I’m having an issue where one of my task is still considered as blocked by the scheduler even if the event it’s waiting on has been set, from an ISR (then the timer service).
Here is an image summarising the happy path and the failure when it happens.
The Timer Service has the highest priority, and actually we can see it is doing what is expected. What I don’t understand is why the task will not be unblocked after the event it’s waiting on is set. Is there any configuration I could have missed?
Grateful if you can confirm a few things for me so we can help you with this issue.
Your post shows a trace that is working correctly and a trace that is working incorrectly. Am I right in concluding then that the issue you report does not happen every time, but just occassionally?
Which microcontroller and compiler are you using, including the compiler version.
Is there anything unusual about your system, such as are you using tickless idling, or a C++ wrapper?
Your post shows a trace that is working correctly and a trace that is working incorrectly. Am I right in concluding then that the issue you report does not happen every time, but just occassionally?
Yes indeed, the issue doesn’t happen everytime. It usually happens within 5 to 60 seconds, with this sequence happening 8 times per second.
Which microcontroller and compiler are you using, including the compiler version.
The problem never occurred after fixing the interrupt priority issues, thanks again!
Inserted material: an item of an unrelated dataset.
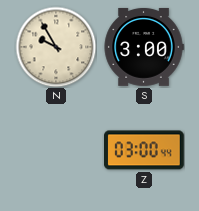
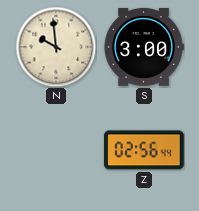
N: 9:55 -> 9:59
Z: 03:00 -> 02:56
For somebody dealing with the same issue:
I’ve defined config assert with the following:
#define configASSERT(x) if (0 == (x)) for(;;){}
The assert triggered straight away: the priority number allocated to my application ISR was too low (higher urgency), using a debugger I could see it hanging there:
Yes, you get corruption because you break the critical sections used in the code to protect updates from getting interrupt by something else that is updating something related. Which is bad, and very random.